**WORK TO COMPLETE**
Exactly the lines from the line containing "right eye: (124, 133)" through the last line of the entries below should appear in the answer, reproduced verbatim.

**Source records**
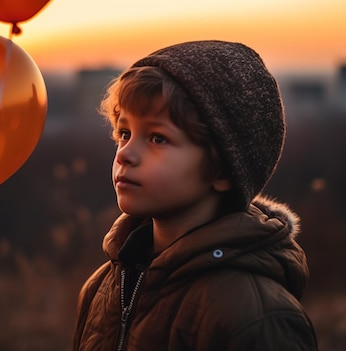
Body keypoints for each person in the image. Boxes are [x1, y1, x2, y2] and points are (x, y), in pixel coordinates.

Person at [72, 40, 318, 350]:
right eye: (124, 133)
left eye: (157, 138)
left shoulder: (255, 316)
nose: (125, 154)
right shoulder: (102, 287)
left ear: (222, 170)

**TASK SOLUTION**
right eye: (124, 133)
left eye: (157, 138)
left shoulder: (255, 316)
nose: (125, 154)
right shoulder: (102, 287)
left ear: (222, 170)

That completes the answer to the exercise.